Artist
Eunjung Seo Feleppa
@wild.hokshi
Eunjung Seo Feleppa (서은정) is a painter. She studied Fine Art at Hong- Ik University, Seoul and has exhibited in numerous galleries both in the UK and internationally, such as at the Museum of Modern Art and Gallery Pfo in Korea, and at Highgate Fine Art, Sutton House, Kingston Museum, the Han Collection and the Korean Cultural Centre in London. Eunjung is a member of ArtCan, and was the recipient of the 2022 ArtCan Prize, winning a solo exhibition at D Contemporary, London, 2023. Her artworks have been selected for the ING Discerning Eye art competition at the Mall Galleries in 2022 and 2024.
Q1. What inspires the artist?
Eunjung Seo Feleppa is inspired by the colours around her. She particularly loves using a warm colour palette, which is ideal for expressing various skin tones. Warm, analogous colours energise her even if the painting conveys sad emotions. Eunjung believes that faces represent a person's life story and emotions. She paints them as portraits when they convey something she understands. Each portrait has its own odyssey. It begins with emotions but develops in unforeseen colours, textures and abstractions.
Q2. What does being a female artist mean?
Eunjung is not overtly conscious about being a female artist, although most of her portraits are female and display delicate, sensitive qualities from a female gaze. Her portraits often resemble something in herself, projecting her own emotions and soul. While some viewers might find the portraits sad, she sees these emotions as part of human nature, hoping that both men and women recognise these feelings from their own lives.
Q3. How does Korean culture influence artist's art?
Eunjung states that as her mother tongue is Korean, she is Korean, and she is deeply interested in Korean culture even though she lives and works in London. She loves listening to Korean indie music and enjoys watching Korean dramas. Even some of Korean romantic dramas have cliché moments, she often finds a lot of 정 (‘jeong’, Korean affection) and different emotions, which are good raw materials for her art.
Q4. Who are the female artist role models, and why?
Eunjung likes Marlene Dumas’s expressive portraits. Dumas starts with an image from a visual archive (mass media), but the finished painting is a different entity. Dumas acknowledges the tension between the painterly gesture and the source image. Her portraits are not interested in the resemblance to the original source; rather, they focus on the artist’s own interpretation of the psychology within the subject.
Q5. What projects are currently being worked on?
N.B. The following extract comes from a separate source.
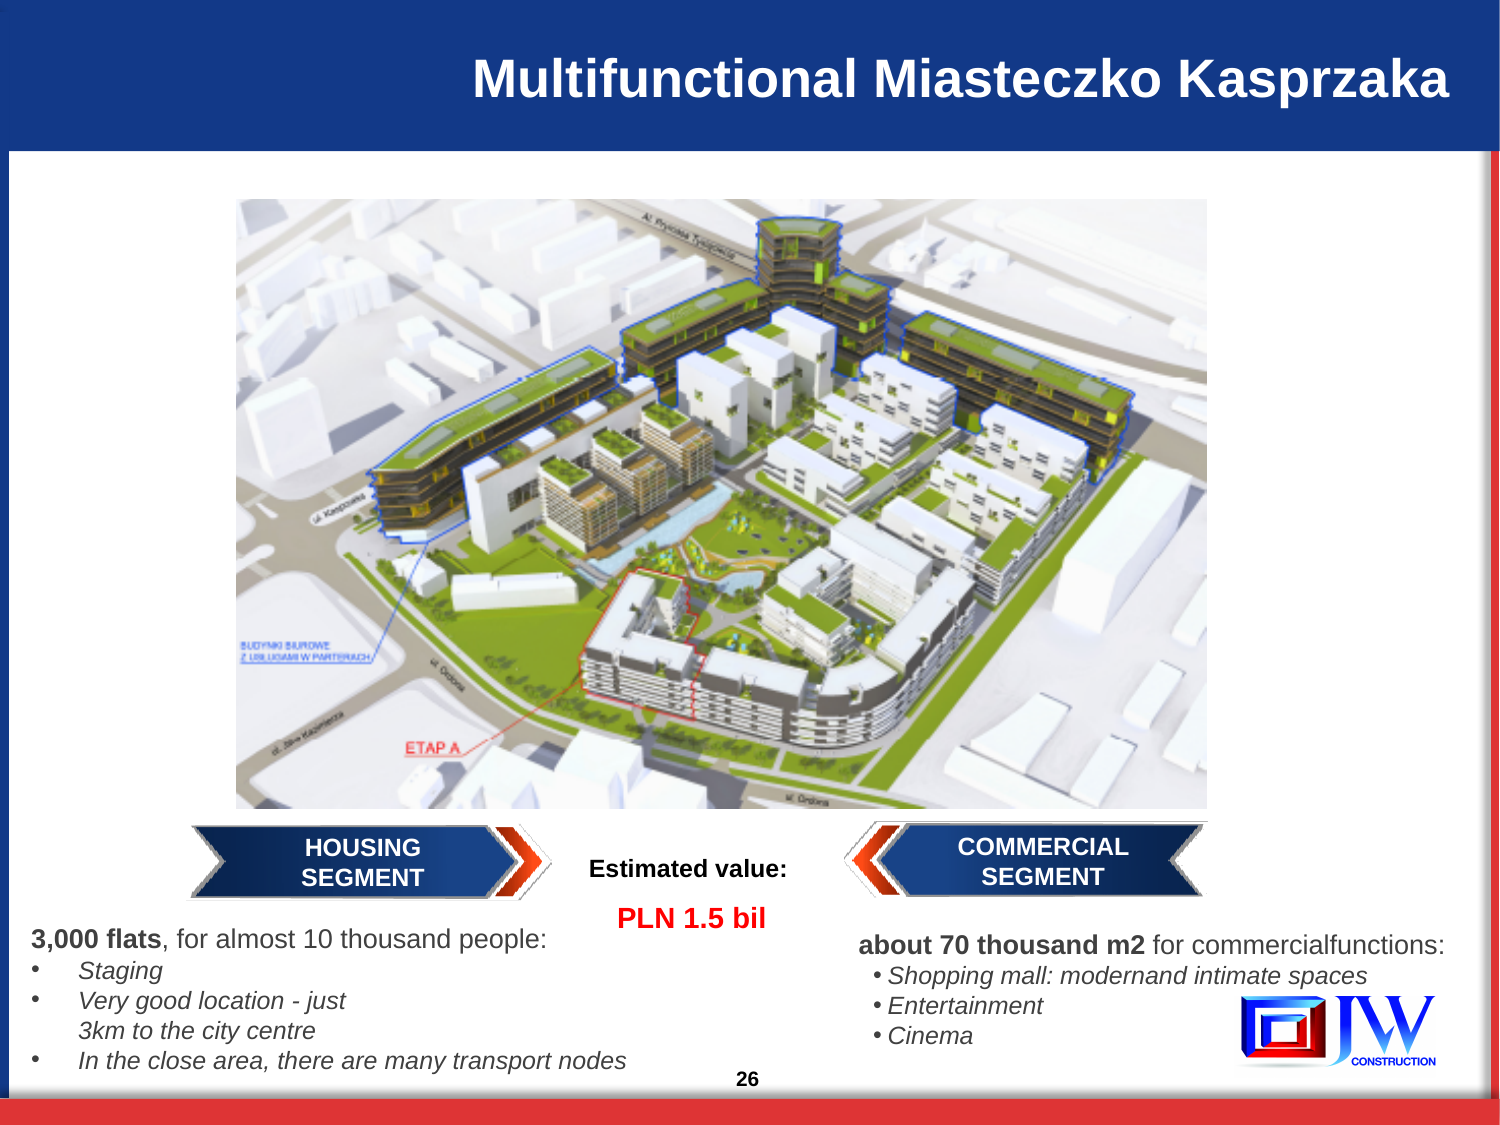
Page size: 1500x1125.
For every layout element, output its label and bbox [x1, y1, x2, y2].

Eunjung is preparing for a group exhibition with the theme Colours. Each participating artist must choose one color, and she chose brown. In her art, she paints different colours of faces, with brown as the base of any skin tone. She explores all primary colours through various shades of brown, creating a wide range within the colour spectrum.
According to Alain de Botton and John Armstrong, one of art’s important functions is reminding us what’s important to us. Here, Enjung painted a happy memory from her childhood, a summer holiday at the sea. Her face conveys calm, happiness, a desire for life, and hope for the future.
Wearing Mum’s Sunglasses, 2022
Oil on fabric stretched on a canvas frame,
20.3 x 25.4 cm
Eunjung, 2023
Oil on linen canvas, 28 x 35 cm
Emergence, 2024
Oil on canvas, 25.4 x 30.5 cm
Eunjung painted this self-portrait from a photo taken in her early twenties, who had youthful, piercing eyes and tightly closed lips. Eunjung initially painted this painting as a realistic self-portrait, but at a later stage, she introduced intense random colours to the subject, forming abstract painterly patches. Perhaps she wanted to express her vibrant youth and energy from the past in this portrait.